Not counting Seneca's bad numbers - and assuming that the rest of the
state's data is accurate - drillers reported that they generated about
5.4 million barrels of wastewater in the second half of 2010. Of that,
DEP lists about 2.8 million barrels going to treatment plants that
discharge into rivers and streams, about 460,000 barrels being sent to
underground disposal wells, and about 2 million barrels being recycled
or treated at plants with no river discharge.
That would suggest a recycling rate of about 38 percent, a number that
stands in stark contrast to the 90 percent recycling rate claimed by
some industry representatives. But Kathryn Klaber, president of the
Marcellus Shale Coalition, an industry group, stood by the 90 percent
figure this week after it was questioned by the Associated Press, The
New York Times and other news organizations.

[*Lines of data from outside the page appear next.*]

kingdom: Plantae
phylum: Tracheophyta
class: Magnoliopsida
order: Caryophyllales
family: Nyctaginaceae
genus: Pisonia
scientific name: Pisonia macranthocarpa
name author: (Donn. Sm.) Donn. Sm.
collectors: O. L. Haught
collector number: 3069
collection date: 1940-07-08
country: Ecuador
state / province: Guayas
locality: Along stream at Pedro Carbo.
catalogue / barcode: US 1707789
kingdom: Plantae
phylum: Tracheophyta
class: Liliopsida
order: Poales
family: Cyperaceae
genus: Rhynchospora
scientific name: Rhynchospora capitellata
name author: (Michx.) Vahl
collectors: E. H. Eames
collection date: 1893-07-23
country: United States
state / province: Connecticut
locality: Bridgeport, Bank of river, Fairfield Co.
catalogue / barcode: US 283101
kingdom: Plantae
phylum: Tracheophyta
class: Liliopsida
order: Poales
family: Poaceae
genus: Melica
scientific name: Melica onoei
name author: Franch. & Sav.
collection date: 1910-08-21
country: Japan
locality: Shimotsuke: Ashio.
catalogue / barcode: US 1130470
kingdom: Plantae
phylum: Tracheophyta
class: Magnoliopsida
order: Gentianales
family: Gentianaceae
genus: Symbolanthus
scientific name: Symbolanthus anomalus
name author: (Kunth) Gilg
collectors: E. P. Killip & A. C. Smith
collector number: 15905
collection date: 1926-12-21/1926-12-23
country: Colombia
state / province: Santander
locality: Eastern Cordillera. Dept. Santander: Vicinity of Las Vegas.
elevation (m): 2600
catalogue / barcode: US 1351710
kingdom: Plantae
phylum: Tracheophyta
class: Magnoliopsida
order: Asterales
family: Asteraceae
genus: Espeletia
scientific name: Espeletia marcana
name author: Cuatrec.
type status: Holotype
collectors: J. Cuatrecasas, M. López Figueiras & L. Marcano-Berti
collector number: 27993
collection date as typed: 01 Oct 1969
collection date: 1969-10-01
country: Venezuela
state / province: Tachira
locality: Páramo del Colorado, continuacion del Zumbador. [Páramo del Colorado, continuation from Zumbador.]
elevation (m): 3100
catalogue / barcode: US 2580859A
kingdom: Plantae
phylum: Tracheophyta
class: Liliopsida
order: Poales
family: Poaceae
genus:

"I am definitely holding to the 90 percent," she said, adding that her
figure was based on internal industry data. "It is definitely high and
going higher."
As for the wastewater management reports filed annually with the state
and reported to the public, she and other people in the industry said
they aren't fully representative of the industry's practices.
At least one company, Range Resources of Fort Worth, Texas, said it
hadn't been reporting much of its recycled wastewater at all, because
it believed the DEP's tracking system only covered water that the
company sent out for treatment or disposal, not fluids it reused on the
spot.
Another company that had boasted of a near 100 percent recycling rate,
Cabot Oil & Gas, also Houston-based, told the AP that the figure
only included fluids that gush from a well once it is opened for
production by a process known as hydraulic fracturing. Company
spokesman George Stark said it didn't include different types of
wastewater unrelated to fracturing, like groundwater or rainwater
contaminated during the drilling process by chemically tainted drilling
muds.
DEP officials did not immediately respond to inquiries about the
problems with the state's data.
The AP reported in January that previous attempts by the state to track
where wastewater was going were also flawed. Some companies reported
that wells had generated wastewater, but failed to say where it went.
The state was unable to account for the disposal method for nearly 1.3
million barrels of wastewater, or about a fifth of the total reported
in the 12 month period that ended June 30. At least some went to a
facility that had not received permission from regulators.
Among large gas-producing states, Pennsylvania is the only one that
allows substantial amounts of wastewater produced by gas drilling to be
discharged into rivers. Other states don't allow the practice because
of environmental concerns. The preferred disposal method in most other
places is to inject the well water into rock formations far
underground, where it can't contaminate surface water.
Liquid that comes out of the wells - first in a gush, and then
gradually for the years and decades it is in operation - is ultra-salty
and contaminated with substances like barium, strontium, radium, and
other things that can be damaging to the environment.
Pennsylvania's strategy for protecting the health of its rivers is
based partly on knowing which waterways are getting the waste, and how
much they are receiving.
Regulators monitor which rivers are being used as discharge points for
treated well wastewater, and use reports filed by Seneca and other
companies to help decide which waterways should be watched for signs
that the rivers aren't assimilating the waste stream. Even if Seneca's
data error had gone unnoticed - unlikely given the size of the blunder
- it probably would not have had an effect on that effort, because it
involved waste not sent to treatment plants for river disposal.